簡単に説明をしておくと、当時通っていた小学校は全生徒数300人弱、1学年2クラスか1クラスで、遠い地区になると自転車通学をする学校だった。私の学年は45人程度で2クラスあった。

1年生、担任はヨシハラ先生50代のおばちゃん先生だった。子供に負けないどころか勝るほどの元気さを持つ人だった。

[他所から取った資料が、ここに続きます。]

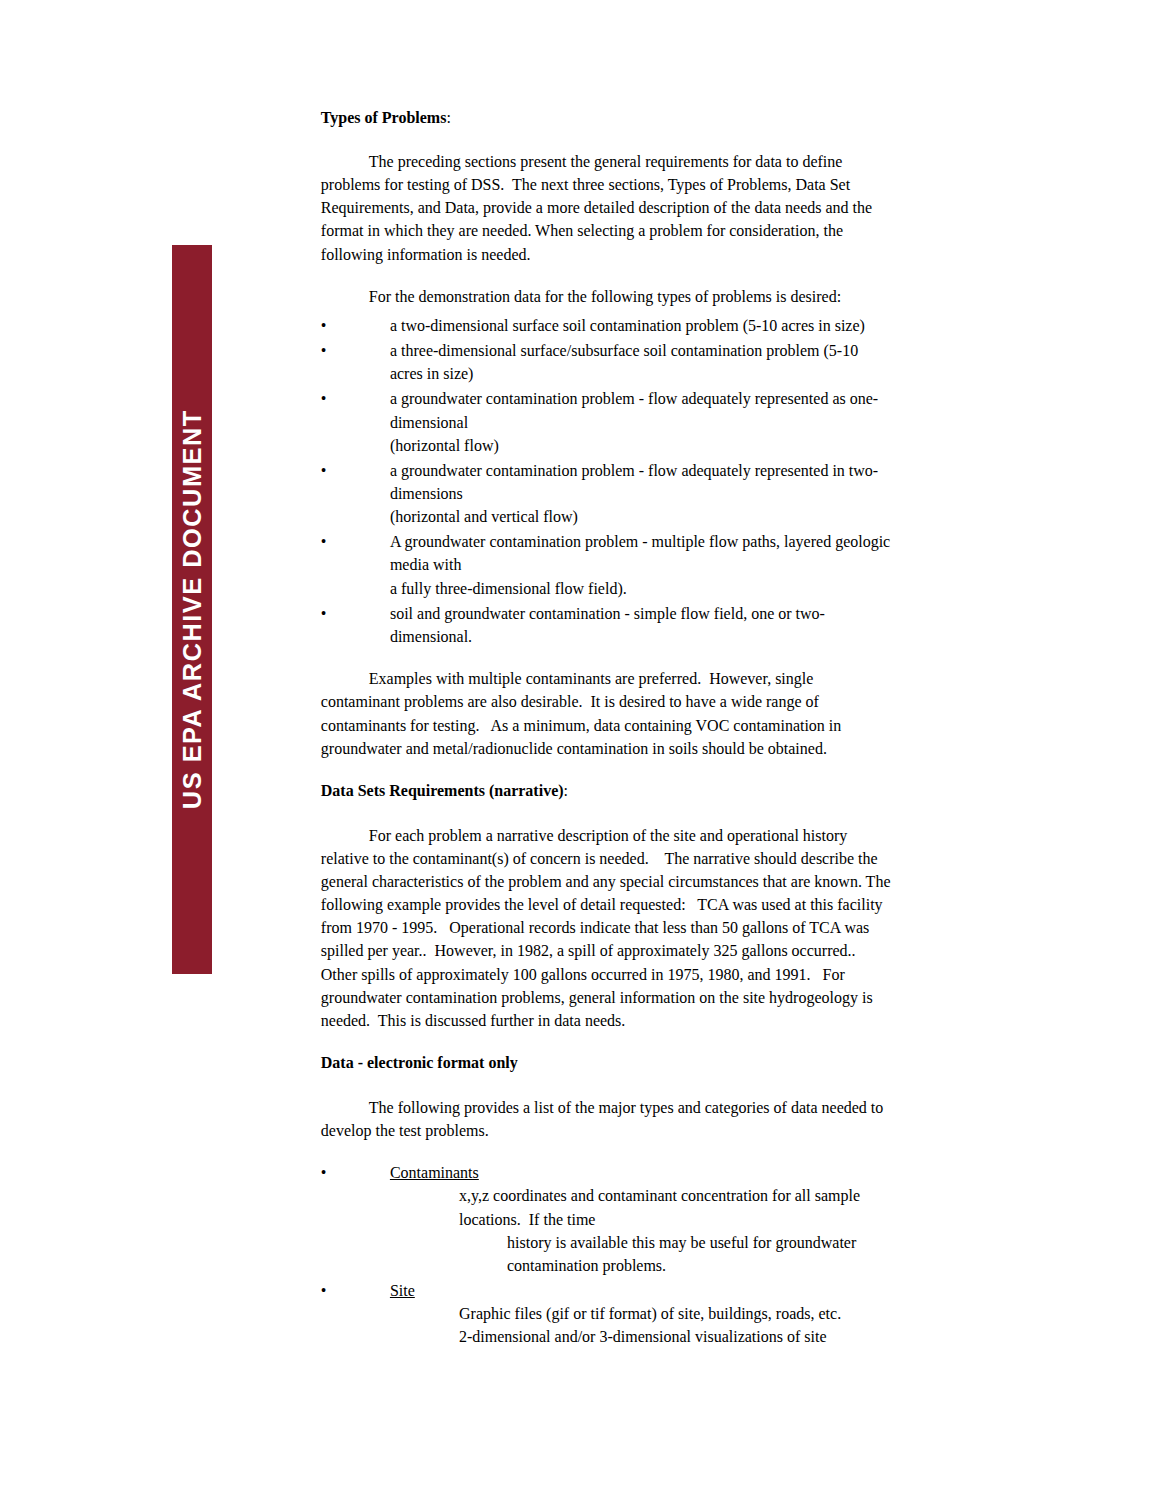US EPA ARCHIVE DOCUMENT
Types of Problems:
The preceding sections present the general requirements for data to define problems for testing of DSS. The next three sections, Types of Problems, Data Set Requirements, and Data, provide a more detailed description of the data needs and the format in which they are needed. When selecting a problem for consideration, the following information is needed.
For the demonstration data for the following types of problems is desired:
a two-dimensional surface soil contamination problem (5-10 acres in size)
a three-dimensional surface/subsurface soil contamination problem (5-10 acres in size)
a groundwater contamination problem - flow adequately represented as one-dimensional(horizontal flow)
a groundwater contamination problem - flow adequately represented in two-dimensions(horizontal and vertical flow)
A groundwater contamination problem - multiple flow paths, layered geologic media witha fully three-dimensional flow field).
soil and groundwater contamination - simple flow field, one or two-dimensional.
Examples with multiple contaminants are preferred. However, single contaminant problems are also desirable. It is desired to have a wide range of contaminants for testing. As a minimum, data containing VOC contamination in groundwater and metal/radionuclide contamination in soils should be obtained.
Data Sets Requirements (narrative):
For each problem a narrative description of the site and operational history relative to the contaminant(s) of concern is needed. The narrative should describe the general characteristics of the problem and any special circumstances that are known. The following example provides the level of detail requested: TCA was used at this facility from 1970 - 1995. Operational records indicate that less than 50 gallons of TCA was spilled per year.. However, in 1982, a spill of approximately 325 gallons occurred.. Other spills of approximately 100 gallons occurred in 1975, 1980, and 1991. For groundwater contamination problems, general information on the site hydrogeology is needed. This is discussed further in data needs.
Data - electronic format only
The following provides a list of the major types and categories of data needed to develop the test problems.
Contaminants
x,y,z coordinates and contaminant concentration for all sample locations. If the timehistory is available this may be useful for groundwater contamination problems.
Site
Graphic files (gif or tif format) of site, buildings, roads, etc.
2-dimensional and/or 3-dimensional visualizations of site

入学式の数日後、初めて1年生だけで帰るとき、校門を出てすぐのところで、班の中の力が強い女子から首を触られた。私はくすぐったくて笑いながら「やめてっ」と言った。それがおもしろかったのか、彼女は正面から首を絞めるような手つきでやり続けた。私は同じように笑いながらもやめるように言い続けたが、彼女は執拗に続けた。私は後ろ向きで走って逃げようとしたが、彼女も同じ速度で追って来た。私は後ろ向きに転んでしまった。ランドセルがクッションになったおかげで頭こそ打たなかったが、彼女は私がそうなってもやめなかった。どうなって彼女がやめたのか覚えていないが、真新しいランドセルに傷が付いた。私のランドセルは従来のランドセルのようにロックの金具が底に付いておらず、背負った時に真後ろに付いているタイプだった。その金具の一面が削られたような傷。私はそのまま泣きながら帰り、家でも泣いた。彼女は暴力的でもあったので、私はなるべく近付かないようにした。その後、彼女はその性格が故に孤立しがちになった。

私が何かで指を怪我したとき、ヨシハラ先生が保健室で手当てをしてくれた。彼女は泣き顔の私に「帰ったらお母さんが心配しちゃうね。『あら~○○ちゃん、どうしたの?かわいそうに~』って」と笑わせようとした。私は鼻をスンスン言わせながら(逆に『どうしたの!?』って怒られそうだな)と怖くなった。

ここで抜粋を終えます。